For an example, let's suppose the following data:

  • There are 6 products (R1,R2,R3,R4,R5 and R6);
  • There are 3 "training set" users (Bob, Chris and Diana);
  • The query instance is Alice's ratings on the 5.
User/Product R1 R2 R3 R4 R5 R6
Alice 2 - 4 4 - 5
Bob 1 5 4 - 3 4
Chris 5 2 - 2 1 -
Diana 3 - 2 2 - 4

But the data does not come in this table format. Actually, let's imagine a log file where each row are: movieID, customerID,rating. For simplicity, let's suppose Alice's ID 1, Bob's ID 2, Chris' ID 3 and Diana's 4.

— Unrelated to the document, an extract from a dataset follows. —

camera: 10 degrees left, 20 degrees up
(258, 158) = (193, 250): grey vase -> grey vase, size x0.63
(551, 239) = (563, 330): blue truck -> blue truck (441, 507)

Our training data, then, come in the following format. Notice since Alice is the query instance, she does not appear in the training data.

movieID customerID rating
1 2 1
2 2 5
3 2 4
5 2 3
6 2 4
1 3 5
2 3 2
4 3 2
5 3 1
1 4 3
3 4 2
4 4 2
6 4 4

Query instance (Alice's logs) is:

movieID customerID rating
1 1 2
3 1 4
4 1 4
6 1 5

What we want to know (to predict) is Alice's rate on movie 5. We can easily estimate this value using mtxslv_collab_filter(). Let's define training and testing data:

training_set_example = np.array([[1,2,1],[2,2,5],[3,2,4],[5,2,3],
                         [6,2,4],[1,3,5],[2,3,2],[4,3,2],
                         [5,3,1],[1,4,3],[3,4,2],[4,4,2],
                         [6,4,4]])

testing_instance = np.array([[1,1,2],[3,1,4],[4,1,4],[6,1,5]])

Now apply the function!

estimativa = mtxslv_collab_filter(testing_instance,5,training_set_example)

The manually calculated value is 4.336075363. Test it yourself, estimativa is 4.336096188777122.